There is, rightly, concern for the loss of land to spec and council building. In the 30’s, in any industrial town, like |Newcastle on Tyne, the Black Country, Belfast, et al, you would have found street after street of ‘two up two down’ houses, bulging at the seams with people and children, at 75 to the acre, the legacy of the Industrial Revolution. In ’46 people were being housed in caravan parks and prefabs.From the 50’s great swathes of older dwellings were replaced by motorways, more modern and more comfortable housing and those not accommodated in the immediate renewal were housed on green field sites, Since the 60’s housing has been mainly built at 12 to 15 to the acre and those wealthy enough have purchased second or holiday homes, having the same effect as the renewal system. With all this expansion the infrastructure has been over stretched, and the services put under pressure. I believe nothing but an inspired, overall rethink is essential if our heritage for the future is not to be totally mismanaged.
Portnoo, Caravans And Caravanning The desire to get away ‘from it all’, is, I believe, in the genes, the ancient urge to find pastures new. Round all our coasts are caravan parks great, and small, hideous and acceptable. We were persuaded to try it. We started going to Portnoo at the behest of our friends, who had been going for generations. The attraction, apart from the fabulous beach, the fishing, the golf, the security of children without tight supervision, was the free atmosphere, the way everyone mucked in. The girls made friends and Portnoo was immediately established for all time for us. At night there was drinking until nearly dawn in the pubs and it was a regular thing to give a turn, play silly games and get sozzled. Willy Long and his version of Piddling Pete, was a regular request.
The fishing in the sea, the lakes and rivers was good. I would bring both sea fish and trout for others to enjoy as I hated fish even then. Years later, fishing on Doon Fort lake above Narin, the sun setting with an extraordinary sunset, I hooked a salmon trout. Holding it in my hand in that light, in those surroundings, knowing I would never be the one to eat the fish, with the sun bringing out all sorts of colour and resonances from the fishes’ scales, I wondered why the hell I was killing something so beautiful for sport, and have never fished since.
It was during that holiday I developed Menier’s disease of the middle ear so virulently that I actually fell over just sitting on the side of the bed. When I went into the bar in a terribly unbalanced state, no one would believe I was sober. It was also on that holiday that one dentist managed to hook his doctor friend in the ear with a salmon fly, and we were entertained with some ad hoc surgery in the bar.
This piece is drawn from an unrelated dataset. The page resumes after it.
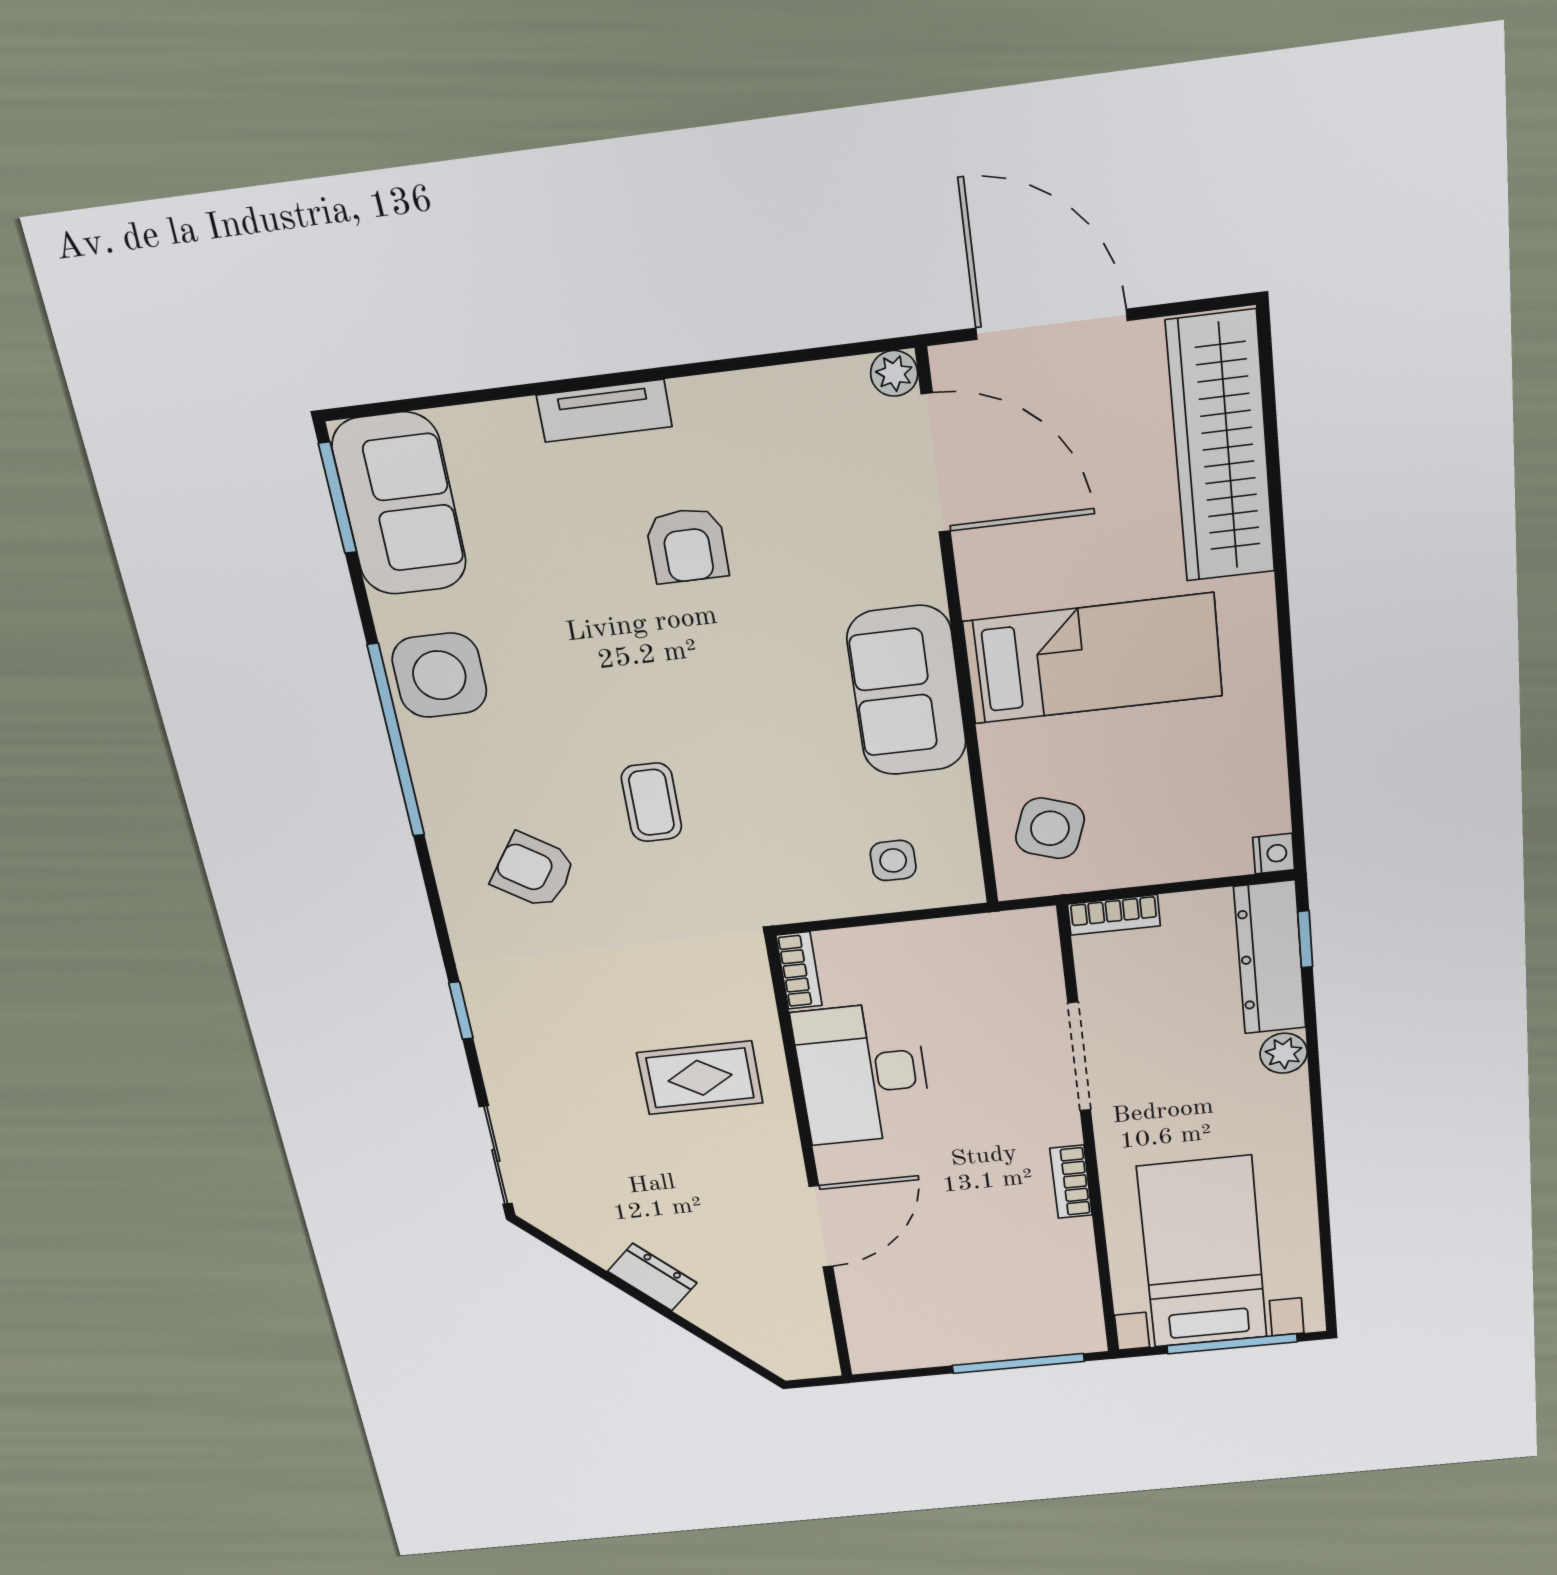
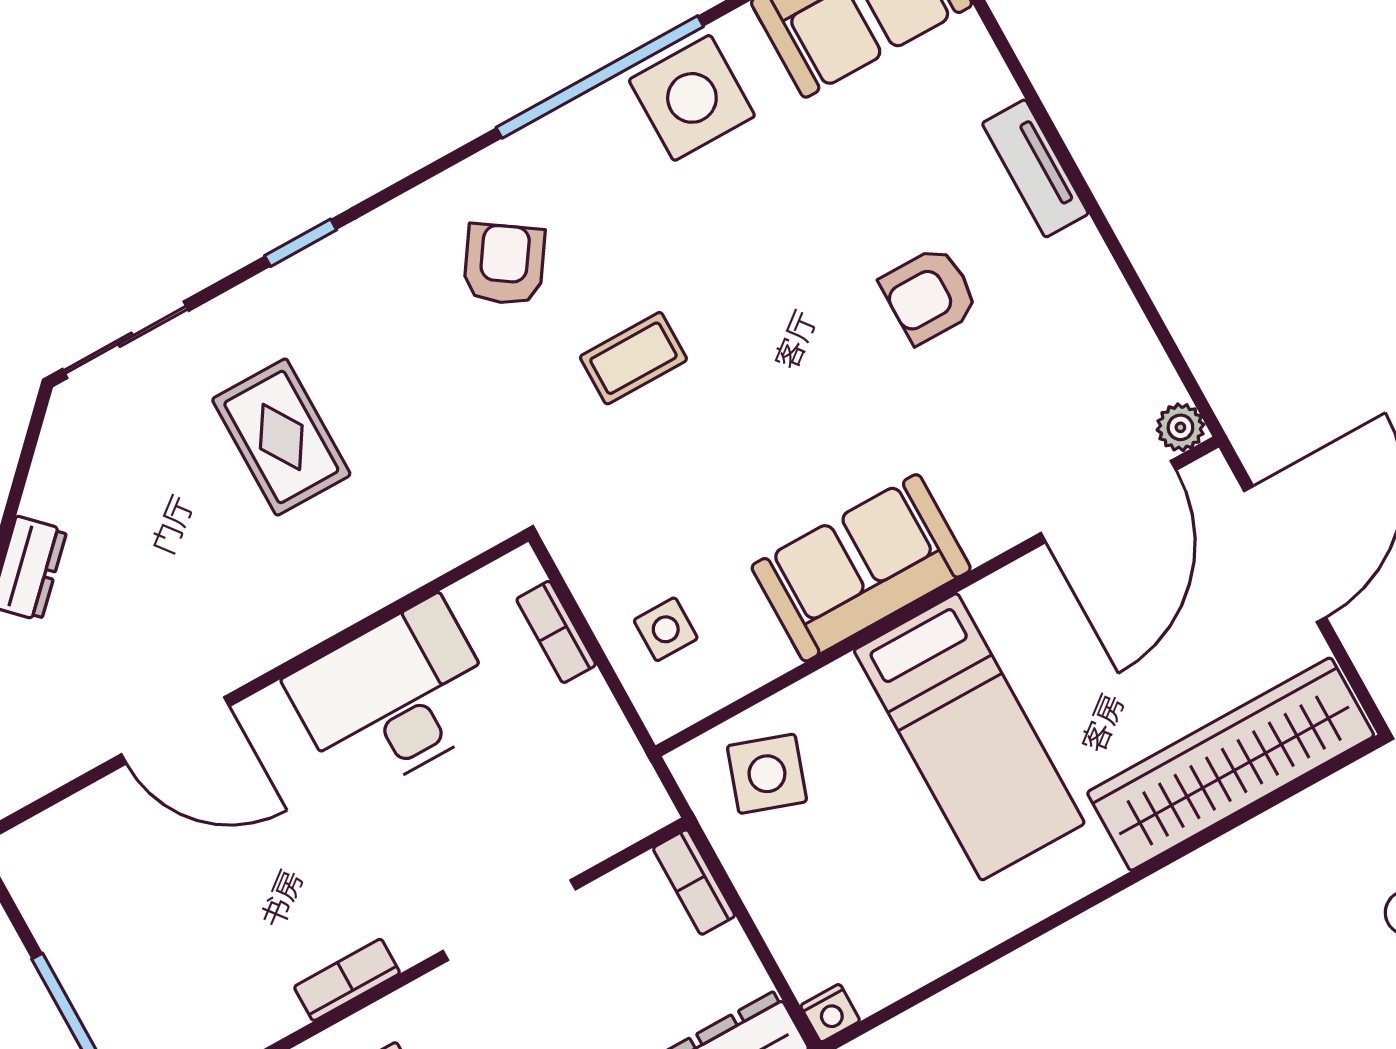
bookcase: (799, 970) -> (556, 632), moved, turned 90
rug: (700, 1078) -> (281, 437), moved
Talking of dentists, my mate Ernie, a dentist in Belfast and an habitue of Portnoo, hated to meet his clients when he was on holiday and we did all we could to fend him from them. I have seen him almost hide when he thought he spied one on the horizon. On yet another wet day he, his son and wife, along with Sophie and I, were having coffee in the lounge. I was pushing a toy car across the floor to his young son who was likewise returning it when unfortunately it became bent through hitting a chair leg too hard. Repairs were effected, by the son straightening the car with his teeth. Sophie, witnessing the engineering feat said, ‘It’s a good thing your father’s a dentist.’, upon which a woman, who had been sitting behind us and who had mistaken me for the boy’s father approached me and said, ‘Oh! Are you a dentist?’ Without waiting for confirmation she went into a long detailed description of her daughter’s teeth, what she believed was wrong with them, and what she reckoned her dentist should have done to the child.. At suitable intervals I smiled, I dared not explain the mistake as not only would Ernie’s day be ruined, ours most probably would in consequence. However, my bluff was called when she said she wanted to bring her daughter for me to examine and I was forced to explain that the boy I was playing with was the son of a friend, unspecified, and she had made a mistake. I’m afraid she took it all very badly, but it brought home to me why so many doctors register as Mr on holiday.